[REQUIRED ACTION]: Copy out, word for word, everything in the essay on safety and surrender below from "We humans have" down to "a high priority.)".

──────── TEXT EXCERPT

I’m addicted to safety. Even if I wasn’t born that way, I learned to crave it growing up. My adults were broken, so by age eight I was busy trying to make everything feel safe for my younger siblings and me. It was also around then I first watched The Ten Commandments and was shaken with fear. By 12, I was reading my Bible trying to understand a scary God. At 14, I told Christ I trusted him with my life. Now, I’m … well, I’m much older and just learning what I would like to have learned long ago. Dying is not something to be avoided. In fact, it’s preferable.
Through the years, whenever I’ve read about or pondered Moses on the mountain asking God for a glimpse of his glory, the thing that no man could see and live, I still imagine Charleton Heston clinging to some rocks, squinting against the thunder and lightning and hurricane force winds of God’s holy presence. What was Moses thinking? Why would he want to get that close to something that, but for the protection of a rocky cleft, would kill him?
We humans have a strong survival instinct and despite my small frame and passive personality, mine is at least as acute and maybe more stubborn than most. Looking back, a huge chunk of my life has been focused upon avoiding death and other unpleasant things, except for the couple of times I was so depressed I didn’t care. The truth is, much of what we all do is in the effort to distance ourselves from death. We work so we can afford to eat, have a safe place to sleep and buy that gym membership … so we can live. We learn not to run with scissors, dive into shallows, put fingers into electrical outlets or jump out of airplanes. (Except for my friend Kim, for whom parachuting has suddenly become a high priority.)
If we are honest, even our pursuit of God is often begun with the desire to avoid spiritual and eternal death. It’s exactly the reason I first showed up asking questions, something along the line of the rich young ruler’s inquiry, “What shall I do to inherit eternal life?” I prayed the sinner’s prayer and followed up for safe keeping by bringing him a few acts of service and some of my treasures. Either he let me go on for a while or I was just too blind to see, but he doesn’t want my token offerings. He wants everything … my life, my heart, my love. And he wants yours too. As with the rich young ruler, he wants us to let go of our lives and come with him. As I said, I’m stubborn so I’ve walked away sad an embarrassing number of times.
Worse than the rich young ruler’s closed hand, I have a claw, just like the mythical character Lilith, who George MacDonald borrowed as a subject for his parable. Lilith’s claw was clenched so tightly she couldn’t open it. What was in it? Her life. She clung to her own vision of herself, her own will and desire for sovereignty. As much as it pains me, I identify with that part of her. I am repenting, but it’s multi-layered and goes deep. I want to turn myself over. I want to be remade and I want God’s presence even if it is the death of me – which is a fair certainty.
It’s funny how God orchestrates snippets of stories and real life circumstances to bring understanding. I have thought much about Lilith and Moses in recent days. They are a study in contrasts. Moses was a shepherd, advocate and intercessor for his people. Lilith was a shape-changing murderous narcissist. Moses abandoned a comfortable future in Egypt to give himself to God’s will. Lilith grasped her own life until she was unable to release it. Moses risked death to see God and Lilith resisted every inch of the way. In Lilith our sin natures are personified. The Self she sought to preserve is the thing that needed to die. It is the same for us. How does it come about?

────────────────
──────── RECORDS

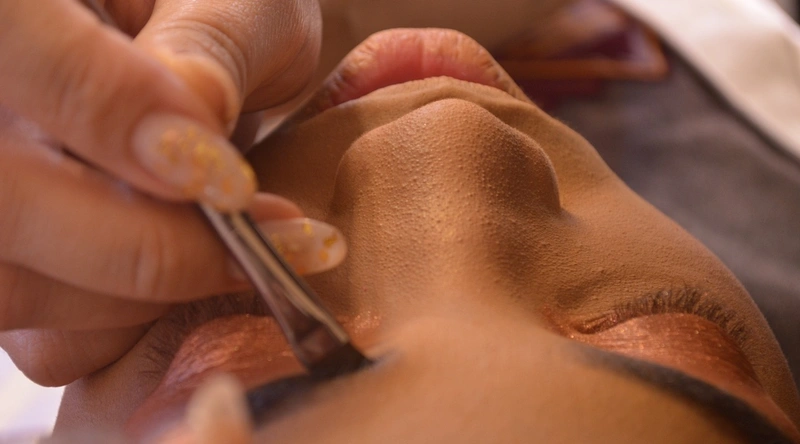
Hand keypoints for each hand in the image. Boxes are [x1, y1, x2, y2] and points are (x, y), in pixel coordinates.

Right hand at [0, 0, 320, 385]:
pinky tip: (190, 269)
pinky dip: (129, 327)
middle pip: (7, 204)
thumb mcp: (236, 2)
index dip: (112, 114)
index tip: (224, 175)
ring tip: (233, 251)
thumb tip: (188, 124)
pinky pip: (49, 341)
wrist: (207, 55)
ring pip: (16, 291)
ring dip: (141, 297)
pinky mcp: (21, 266)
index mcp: (21, 10)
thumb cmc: (227, 16)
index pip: (20, 49)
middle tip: (253, 233)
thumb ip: (211, 43)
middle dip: (147, 246)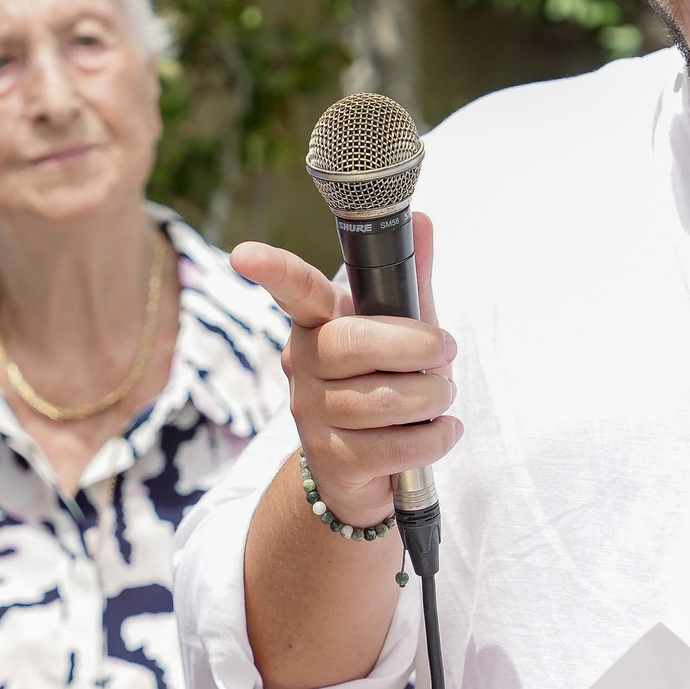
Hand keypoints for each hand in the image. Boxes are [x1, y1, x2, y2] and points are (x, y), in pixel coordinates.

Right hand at [231, 212, 460, 528]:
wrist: (364, 469)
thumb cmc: (384, 382)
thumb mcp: (402, 331)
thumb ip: (411, 280)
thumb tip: (420, 219)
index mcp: (318, 323)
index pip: (294, 291)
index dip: (272, 270)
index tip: (244, 255)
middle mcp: (303, 363)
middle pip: (355, 344)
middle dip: (417, 348)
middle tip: (445, 352)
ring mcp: (312, 414)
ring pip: (384, 399)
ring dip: (433, 397)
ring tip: (441, 397)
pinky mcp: (333, 459)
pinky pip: (398, 446)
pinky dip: (436, 437)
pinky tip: (440, 430)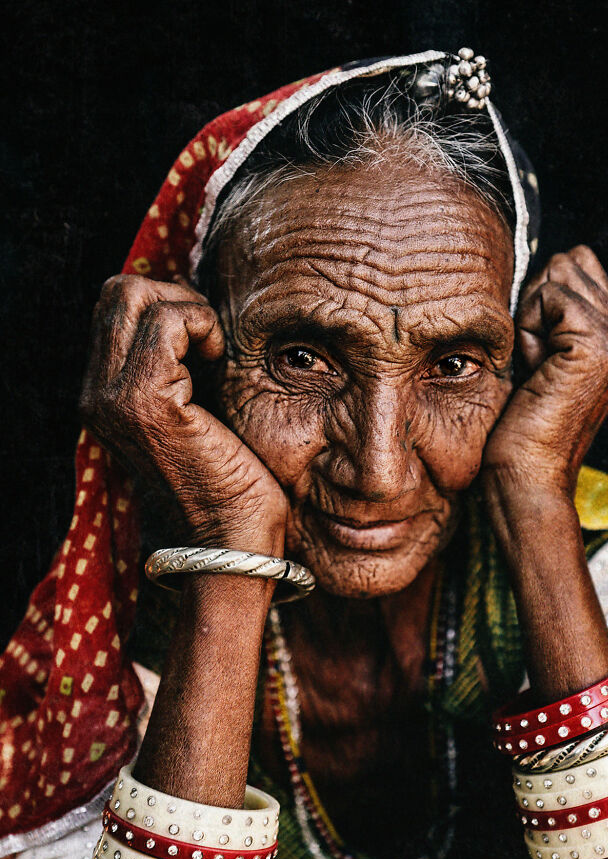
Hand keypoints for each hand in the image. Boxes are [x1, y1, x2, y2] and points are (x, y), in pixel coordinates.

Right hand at [80, 274, 287, 551]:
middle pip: (116, 292)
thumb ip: (178, 369)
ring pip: (135, 296)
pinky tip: (219, 358)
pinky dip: (201, 324)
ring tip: (214, 351)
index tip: (204, 341)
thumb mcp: (193, 413)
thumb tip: (195, 313)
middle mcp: (97, 396)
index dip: (165, 305)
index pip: (114, 310)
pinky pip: (167, 322)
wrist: (232, 539)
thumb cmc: (228, 481)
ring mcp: (114, 398)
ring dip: (189, 310)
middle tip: (210, 338)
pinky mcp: (145, 402)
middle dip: (174, 297)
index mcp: (105, 398)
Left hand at [482, 245, 607, 500]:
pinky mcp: (597, 345)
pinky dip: (529, 328)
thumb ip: (546, 320)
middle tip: (533, 363)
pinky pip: (550, 295)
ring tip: (534, 369)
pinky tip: (533, 369)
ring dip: (531, 318)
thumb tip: (538, 272)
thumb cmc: (519, 433)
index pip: (580, 266)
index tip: (532, 352)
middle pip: (569, 264)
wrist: (527, 479)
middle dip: (535, 305)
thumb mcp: (535, 364)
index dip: (541, 297)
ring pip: (558, 277)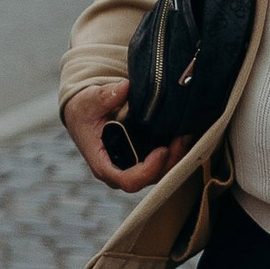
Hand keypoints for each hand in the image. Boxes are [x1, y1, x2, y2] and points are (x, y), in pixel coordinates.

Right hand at [64, 80, 188, 197]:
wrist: (84, 113)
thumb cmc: (85, 110)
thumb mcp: (89, 101)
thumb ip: (104, 96)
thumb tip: (124, 88)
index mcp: (103, 164)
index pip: (128, 180)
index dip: (148, 170)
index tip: (162, 150)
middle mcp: (118, 172)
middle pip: (150, 179)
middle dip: (170, 162)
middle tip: (182, 138)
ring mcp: (132, 169)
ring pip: (160, 174)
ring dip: (176, 158)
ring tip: (185, 135)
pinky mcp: (142, 161)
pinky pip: (163, 165)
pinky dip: (175, 153)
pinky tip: (182, 135)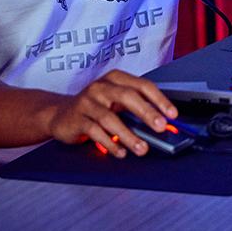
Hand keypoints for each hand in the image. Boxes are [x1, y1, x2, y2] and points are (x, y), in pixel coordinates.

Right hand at [45, 69, 178, 157]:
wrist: (59, 114)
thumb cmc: (95, 107)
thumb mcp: (115, 101)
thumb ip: (136, 109)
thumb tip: (161, 123)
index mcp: (116, 78)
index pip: (142, 85)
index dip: (159, 100)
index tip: (172, 114)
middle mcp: (101, 87)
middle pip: (128, 97)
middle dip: (147, 113)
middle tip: (161, 127)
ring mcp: (87, 102)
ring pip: (110, 118)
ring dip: (129, 136)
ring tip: (142, 148)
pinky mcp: (76, 119)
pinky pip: (95, 132)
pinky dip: (110, 144)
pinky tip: (121, 152)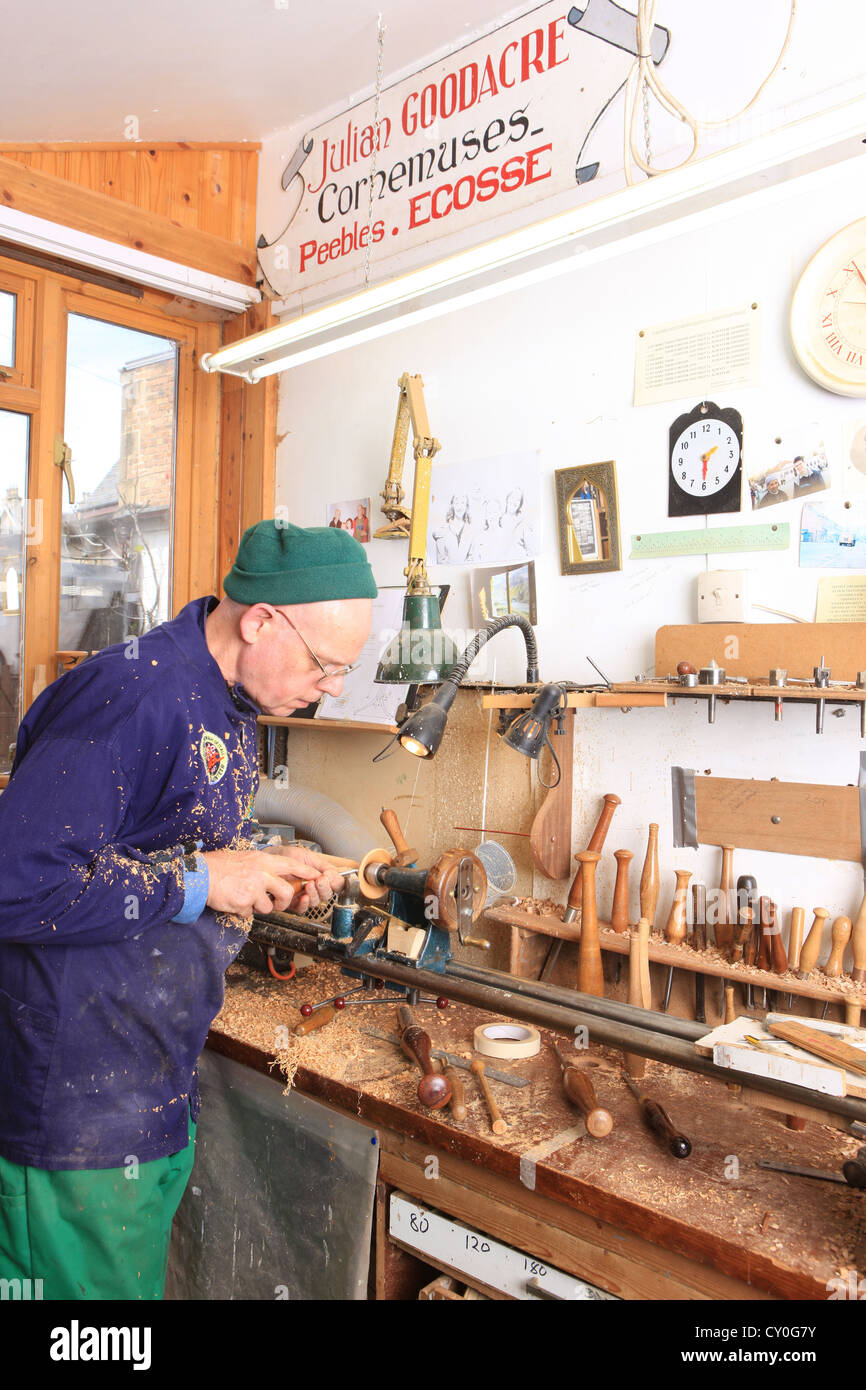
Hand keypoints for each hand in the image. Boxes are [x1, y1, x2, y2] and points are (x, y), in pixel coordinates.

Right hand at [199, 847, 341, 915]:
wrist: (201, 874)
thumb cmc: (220, 866)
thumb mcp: (246, 859)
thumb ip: (261, 867)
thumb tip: (272, 875)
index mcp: (263, 860)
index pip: (293, 865)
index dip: (307, 872)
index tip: (317, 877)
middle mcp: (262, 873)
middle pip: (287, 892)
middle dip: (284, 902)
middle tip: (276, 903)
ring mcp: (255, 888)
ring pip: (268, 906)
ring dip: (258, 907)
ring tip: (245, 899)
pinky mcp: (246, 902)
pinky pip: (250, 913)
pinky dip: (243, 911)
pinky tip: (234, 901)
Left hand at [258, 843, 345, 908]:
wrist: (268, 859)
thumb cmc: (286, 856)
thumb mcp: (307, 856)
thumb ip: (323, 866)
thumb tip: (334, 875)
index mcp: (320, 876)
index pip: (335, 884)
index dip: (335, 882)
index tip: (328, 876)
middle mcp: (314, 887)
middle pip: (327, 894)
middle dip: (325, 888)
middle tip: (319, 880)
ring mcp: (303, 896)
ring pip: (316, 902)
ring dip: (314, 894)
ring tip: (308, 885)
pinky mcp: (292, 903)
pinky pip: (302, 909)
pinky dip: (304, 904)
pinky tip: (303, 896)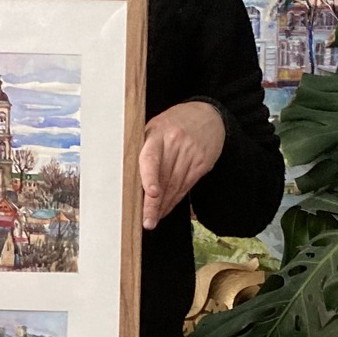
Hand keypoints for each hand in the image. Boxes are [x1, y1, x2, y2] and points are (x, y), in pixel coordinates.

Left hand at [140, 102, 224, 231]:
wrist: (208, 116)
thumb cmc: (174, 124)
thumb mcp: (155, 128)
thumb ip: (144, 149)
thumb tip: (129, 179)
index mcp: (157, 133)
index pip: (152, 157)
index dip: (150, 177)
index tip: (151, 193)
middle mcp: (175, 143)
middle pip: (164, 178)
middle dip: (154, 203)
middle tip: (147, 221)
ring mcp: (191, 153)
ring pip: (175, 186)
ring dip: (164, 205)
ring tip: (154, 218)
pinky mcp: (202, 163)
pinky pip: (186, 186)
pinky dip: (175, 199)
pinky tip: (167, 207)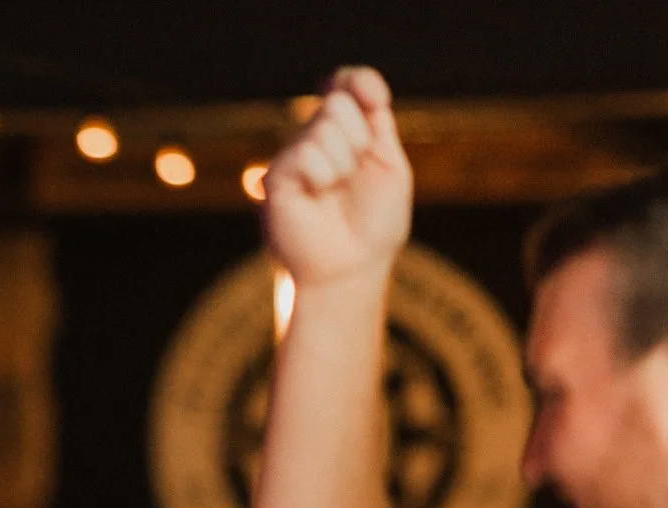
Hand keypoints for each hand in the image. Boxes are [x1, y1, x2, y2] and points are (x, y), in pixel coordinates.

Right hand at [263, 66, 412, 288]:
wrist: (352, 268)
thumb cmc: (374, 224)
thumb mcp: (390, 166)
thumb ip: (376, 124)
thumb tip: (357, 87)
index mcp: (348, 133)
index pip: (347, 84)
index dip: (360, 80)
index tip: (377, 99)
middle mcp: (317, 139)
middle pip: (338, 102)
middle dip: (359, 139)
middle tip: (354, 176)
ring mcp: (295, 157)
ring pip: (323, 127)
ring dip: (343, 164)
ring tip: (334, 194)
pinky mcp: (277, 176)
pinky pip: (305, 153)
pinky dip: (322, 176)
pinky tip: (316, 198)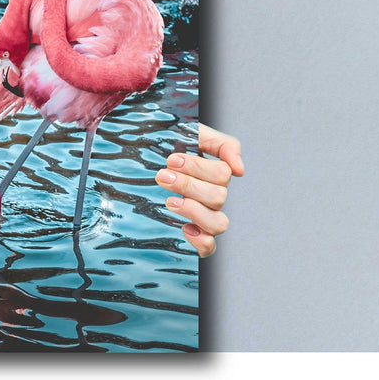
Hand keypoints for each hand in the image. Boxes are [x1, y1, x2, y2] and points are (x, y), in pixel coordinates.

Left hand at [157, 123, 243, 257]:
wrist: (137, 157)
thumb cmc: (165, 144)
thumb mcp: (190, 132)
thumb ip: (222, 144)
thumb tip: (240, 170)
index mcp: (214, 172)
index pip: (222, 173)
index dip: (198, 168)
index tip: (171, 160)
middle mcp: (213, 195)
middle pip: (218, 197)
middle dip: (188, 185)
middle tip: (162, 176)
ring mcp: (205, 216)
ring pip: (219, 223)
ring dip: (194, 211)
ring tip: (169, 201)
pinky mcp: (193, 234)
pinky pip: (209, 247)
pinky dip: (200, 240)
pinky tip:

────────────────

[SOLUTION TO THIS TASK]:
We humans have a strong survival instinct and despite my small frame and passive personality, mine is at least as acute and maybe more stubborn than most. Looking back, a huge chunk of my life has been focused upon avoiding death and other unpleasant things, except for the couple of times I was so depressed I didn’t care. The truth is, much of what we all do is in the effort to distance ourselves from death. We work so we can afford to eat, have a safe place to sleep and buy that gym membership … so we can live. We learn not to run with scissors, dive into shallows, put fingers into electrical outlets or jump out of airplanes. (Except for my friend Kim, for whom parachuting has suddenly become a high priority.)